Each record below should be output verbatim, without pictures.
-*-*-
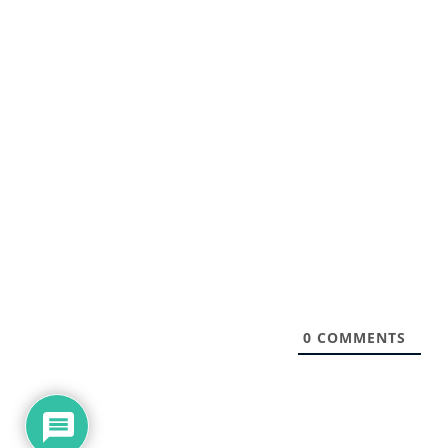
0
COMMENTS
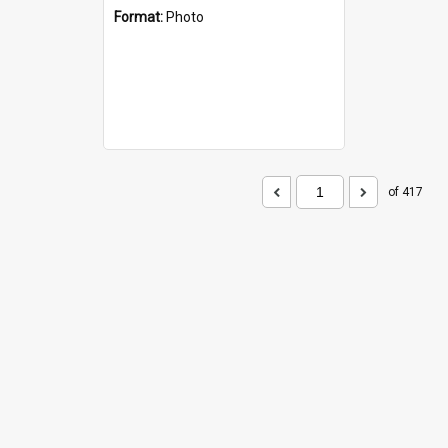
Format:
Photo
of 417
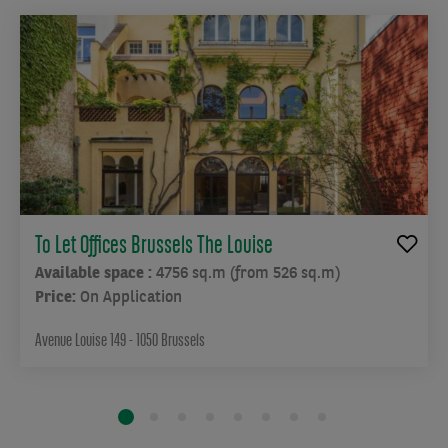
To Let Offices Brussels The Louise
Available space :
4756 sq.m (from 526 sq.m)
Price:
On Application
Avenue Louise 149 - 1050 Brussels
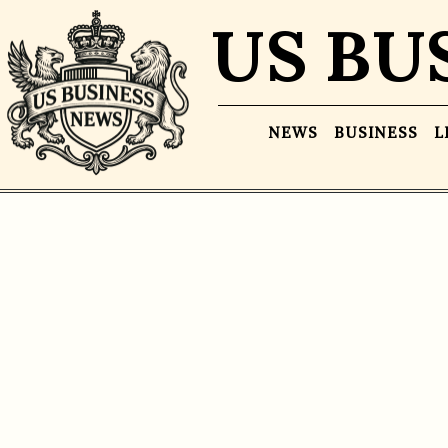
US BU
NEWS
BUSINESS
L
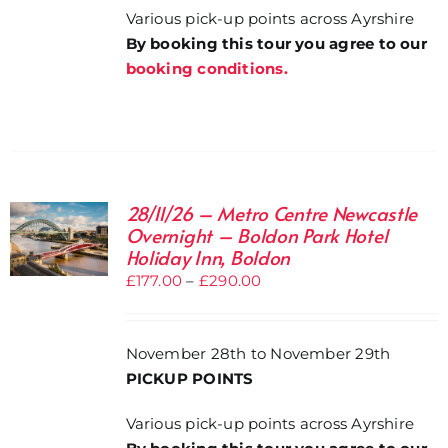
Various pick-up points across Ayrshire
By booking this tour you agree to our
booking conditions.
28/11/26 – Metro Centre Newcastle
Overnight – Boldon Park Hotel
Holiday Inn, Boldon
Price
£
177.00
–
£
290.00
range:
£177.00
November 28th to November 29th
through
PICKUP POINTS
£290.00
Various pick-up points across Ayrshire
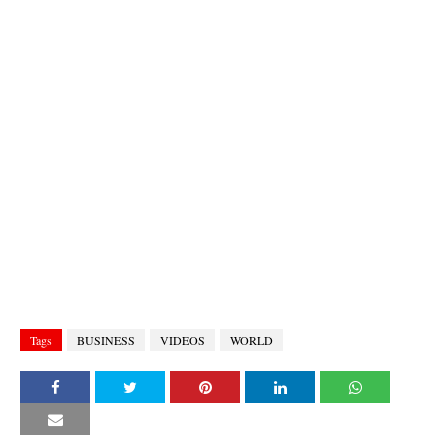
Tags
BUSINESS
VIDEOS
WORLD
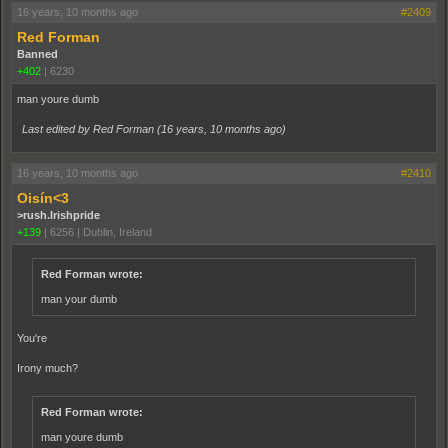
16 years, 10 months ago
#2409
Red Forman
Banned
+402
|
6230
man youre dumb
Last edited by Red Forman (
16 years, 10 months ago
)
16 years, 10 months ago
#2410
Oisín<3
>rush.Irishpride
+139
|
6256
|
Dublin, Ireland
Red Forman wrote:
man your dumb
You're
Irony much?
Red Forman wrote:
man youre dumb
-*-*-
* ANSWER FOR THE TASK:
0
COMMENTS
Format:
Photo
of 417
To Let Offices Brussels The Louise
Available space :
4756 sq.m (from 526 sq.m)
Price:
On Application
Avenue Louise 149 - 1050 Brussels
US BU
NEWS
BUSINESS
L
Various pick-up points across Ayrshire
By booking this tour you agree to our
booking conditions.
28/11/26 – Metro Centre Newcastle
Overnight – Boldon Park Hotel
Holiday Inn, Boldon
Price
£
177.00
–
£
290.00
range:
£177.00
November 28th to November 29th
through
PICKUP POINTS
£290.00
Various pick-up points across Ayrshire
Tags
BUSINESS
VIDEOS
WORLD
16 years, 10 months ago
#2409
Red Forman
Banned
+402
|
6230
man youre dumb
Last edited by Red Forman (
16 years, 10 months ago
)
16 years, 10 months ago
#2410
Oisín<3
>rush.Irishpride
+139
|
6256
|
Dublin, Ireland
Red Forman wrote:
man your dumb
You're
Irony much?
Red Forman wrote:
man youre dumb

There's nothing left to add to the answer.